— Reading text —
------------------------

I have a file example.txt as follows :
Code:
SomeTextGoesHere
[ASD.EXAMPLE@ABCD]
$$TODAY_DT=20140818

[FGH.EXAMPLE@ABCD]
$$TODAY_DT=20140818

[QWE.EXAMPLE@ABCD]
$$TODAY_DT=20140818

I need to automatically update the date (20140818) in the above file, by getting the new date as argument, using a shell script.
(It would even be better if I could pass both the file name, in which the date should be updated, and date as arguments)

I tried greping the line where the date occurs using
Code:
grep '[0-9]' a.txt

which gives the output as :
Code:
$$TODAY_DT=20140818
$$TODAY_DT=20140818
$$TODAY_DT=20140818

Now I don't know how to give this output as input to a sed command and replace the date(only date, the numeric part).

Or, is there any other alternative way to achieve this ??

Cheers.

Last edited by rbatte1; 08-19-2014 at 01:50 PM..

------------------------

(Stored records)

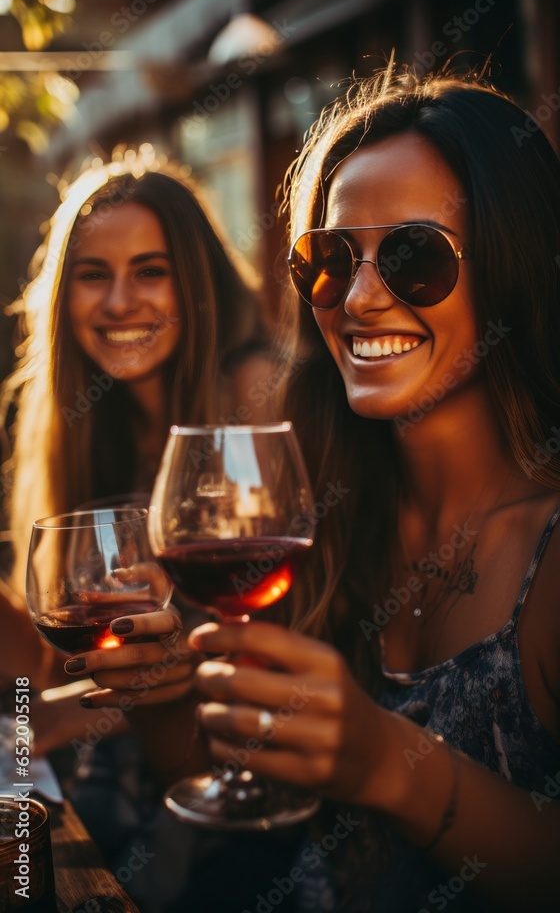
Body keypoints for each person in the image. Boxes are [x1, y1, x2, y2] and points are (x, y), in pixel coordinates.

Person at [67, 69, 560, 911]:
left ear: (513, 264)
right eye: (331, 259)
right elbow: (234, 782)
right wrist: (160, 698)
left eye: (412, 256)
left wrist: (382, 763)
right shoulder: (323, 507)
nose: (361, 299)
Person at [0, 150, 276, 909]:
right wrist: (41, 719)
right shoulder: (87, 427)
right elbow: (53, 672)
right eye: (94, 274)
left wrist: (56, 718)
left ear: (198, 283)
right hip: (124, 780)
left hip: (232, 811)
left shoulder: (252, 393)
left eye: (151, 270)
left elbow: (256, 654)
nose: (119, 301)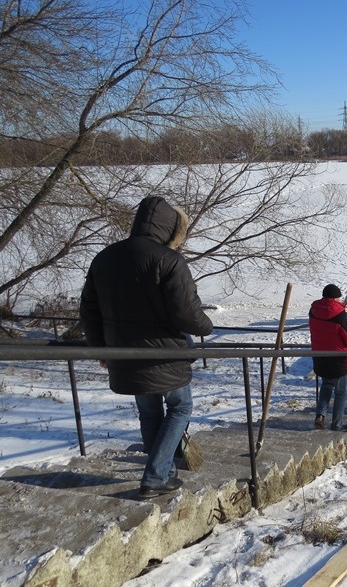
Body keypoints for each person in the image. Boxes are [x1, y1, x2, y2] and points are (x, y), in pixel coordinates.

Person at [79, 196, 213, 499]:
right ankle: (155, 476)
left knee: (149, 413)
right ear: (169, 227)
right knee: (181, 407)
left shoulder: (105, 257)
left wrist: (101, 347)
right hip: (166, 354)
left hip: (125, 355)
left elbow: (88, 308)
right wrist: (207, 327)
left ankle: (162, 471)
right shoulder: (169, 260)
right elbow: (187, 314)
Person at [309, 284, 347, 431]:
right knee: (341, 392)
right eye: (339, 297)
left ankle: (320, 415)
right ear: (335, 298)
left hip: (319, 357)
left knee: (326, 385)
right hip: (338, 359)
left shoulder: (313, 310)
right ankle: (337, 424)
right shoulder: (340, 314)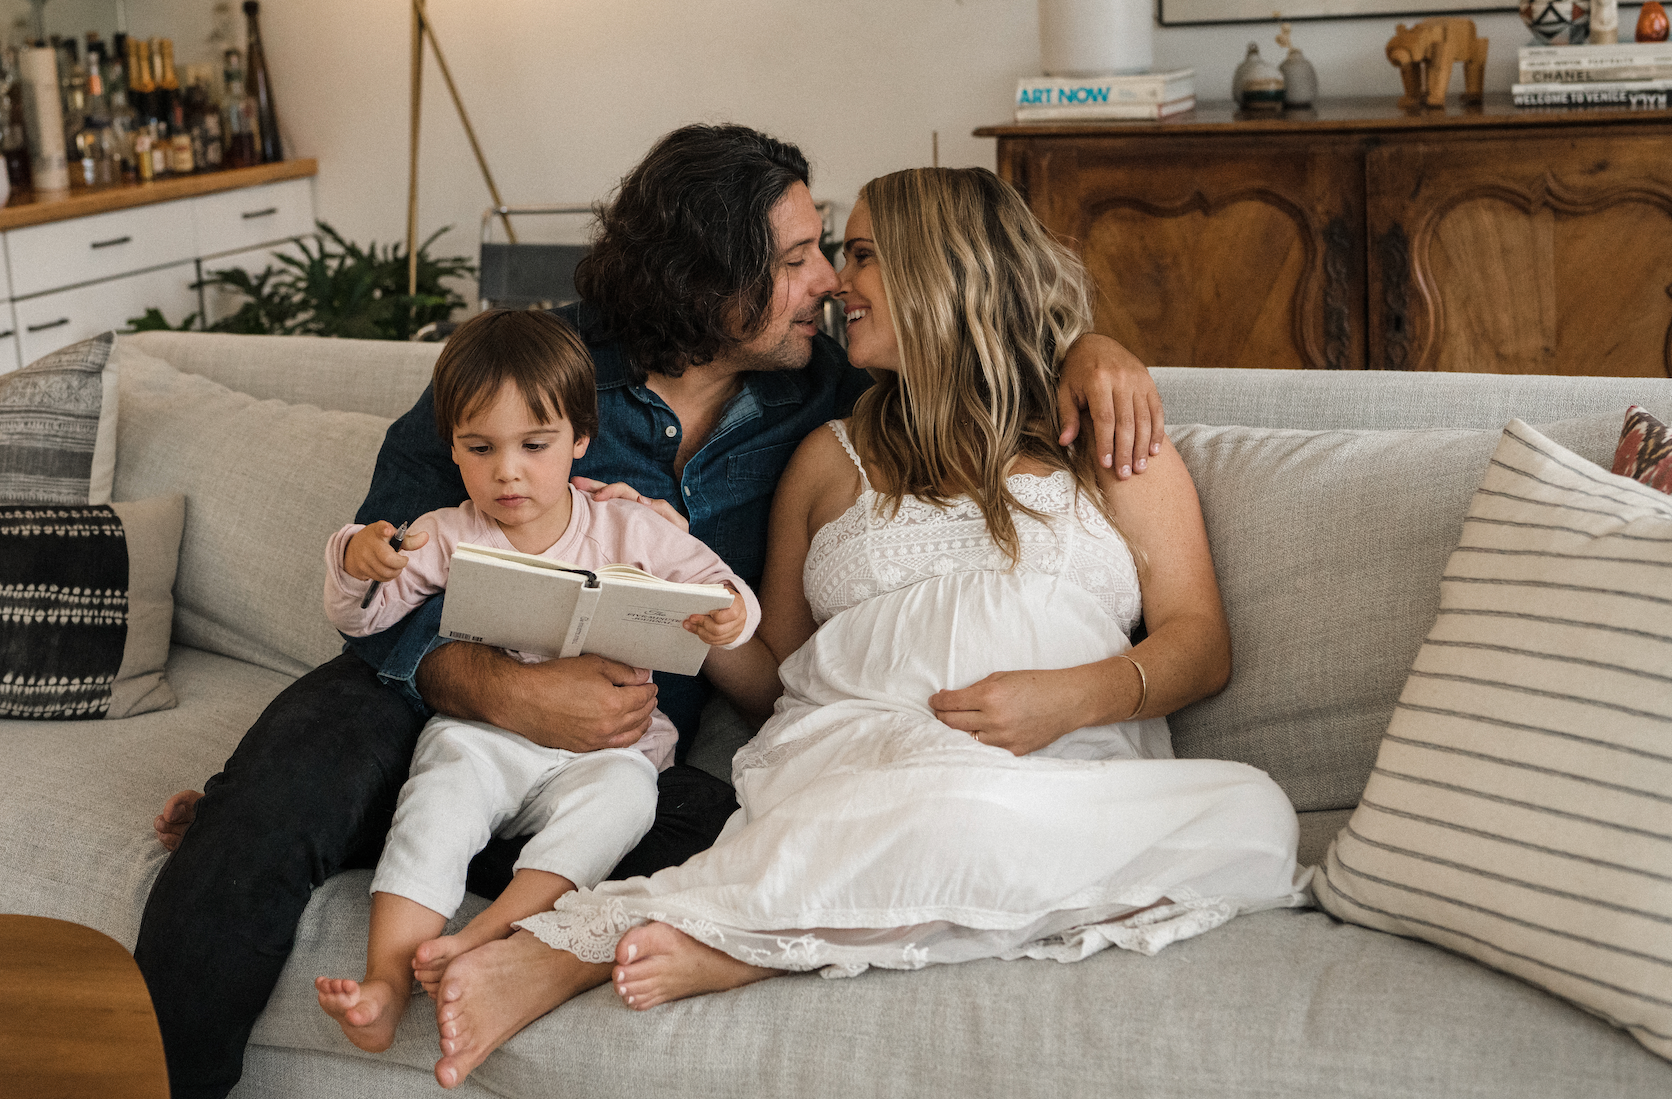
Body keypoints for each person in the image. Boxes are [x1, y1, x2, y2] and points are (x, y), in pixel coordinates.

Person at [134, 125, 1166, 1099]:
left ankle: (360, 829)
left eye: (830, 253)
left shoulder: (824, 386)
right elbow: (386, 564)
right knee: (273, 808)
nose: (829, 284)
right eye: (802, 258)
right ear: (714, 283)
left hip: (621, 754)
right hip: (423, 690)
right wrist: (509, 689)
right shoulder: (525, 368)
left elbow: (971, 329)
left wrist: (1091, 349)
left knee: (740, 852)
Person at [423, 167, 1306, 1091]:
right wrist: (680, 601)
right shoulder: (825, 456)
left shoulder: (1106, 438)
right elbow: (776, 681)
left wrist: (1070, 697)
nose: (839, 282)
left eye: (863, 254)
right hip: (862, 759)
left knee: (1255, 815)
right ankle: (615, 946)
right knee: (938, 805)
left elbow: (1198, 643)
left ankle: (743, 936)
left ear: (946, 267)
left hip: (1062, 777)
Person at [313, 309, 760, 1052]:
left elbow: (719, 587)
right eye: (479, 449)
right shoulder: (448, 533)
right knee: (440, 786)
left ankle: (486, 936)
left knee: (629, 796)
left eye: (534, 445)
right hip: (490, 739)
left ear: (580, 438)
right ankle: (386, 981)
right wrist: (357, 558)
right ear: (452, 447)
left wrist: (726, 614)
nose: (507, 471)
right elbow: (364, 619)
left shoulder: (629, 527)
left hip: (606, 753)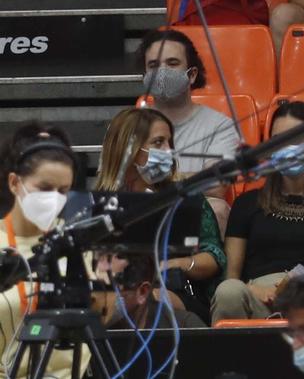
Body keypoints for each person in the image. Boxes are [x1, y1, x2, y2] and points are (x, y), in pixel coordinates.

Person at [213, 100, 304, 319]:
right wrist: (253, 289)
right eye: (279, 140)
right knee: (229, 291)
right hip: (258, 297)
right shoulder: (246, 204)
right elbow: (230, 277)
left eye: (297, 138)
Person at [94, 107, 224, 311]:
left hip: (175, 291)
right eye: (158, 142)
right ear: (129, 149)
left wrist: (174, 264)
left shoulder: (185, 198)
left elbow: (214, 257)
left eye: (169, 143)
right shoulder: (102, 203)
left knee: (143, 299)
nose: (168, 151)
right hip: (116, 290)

------------------------

— Assignment A —
Translate this sentence from the forum post about updating a date with a shell script into Spanish: "I need to automatically update the date (20140818) in the above file, by getting the new date as argument, using a shell script."
— Assignment B —
In the forum post about updating a date with a shell script, what pattern did the poster pass to grep?
— Assignment C —
Write a continuation of the forum post about updating a date with a shell script, starting from its final line.
The data is not needed.

— Task response A —
Necesito actualizar automáticamente la fecha (20140818) en el archivo anterior, recibiendo la nueva fecha como argumento, mediante un script de shell.

— Task response B —
The pattern '[0-9]'.

— Task response C —
# 2  
Old 08-19-2014
try
Code:
sed 's/20140818/20140819/g' a.txt > b.txt && mv b.txt a.txt

# 3  
Old 08-19-2014
Code:
[user@host ~]$ x=20140819; sed "s/=[0-9]\{8\}/=$x/" file
SomeTextGoesHere
[ASD.EXAMPLE@ABCD]
$$TODAY_DT=20140819

[FGH.EXAMPLE@ABCD]
$$TODAY_DT=20140819

[QWE.EXAMPLE@ABCD]
$$TODAY_DT=20140819

This User Gave Thanks to balajesuri For This Post:
# 4  
Old 08-19-2014
Code:
sed "s#\(.*=\)\(.*\)#\1$(date +%Y%m%d)#" file

# 5  
Old 08-19-2014
Hello,

Could you please try the following code, hope this helps in variable named s1 you can set the date value which you want to get in output.

Code:
awk -F"=" -vs1="20140827" '/^\$\$TODAY/ {$2=s1} 1' OFS="="  Filename

output will be as follows.

Code:
SomeTextGoesHere
[ASD.EXAMPLE@ABCD]
$$TODAY_DT=20140827

[FGH.EXAMPLE@ABCD]
$$TODAY_DT=20140827

[QWE.EXAMPLE@ABCD]
$$TODAY_DT=20140827

If you want to give today's date as passing variable then following may help.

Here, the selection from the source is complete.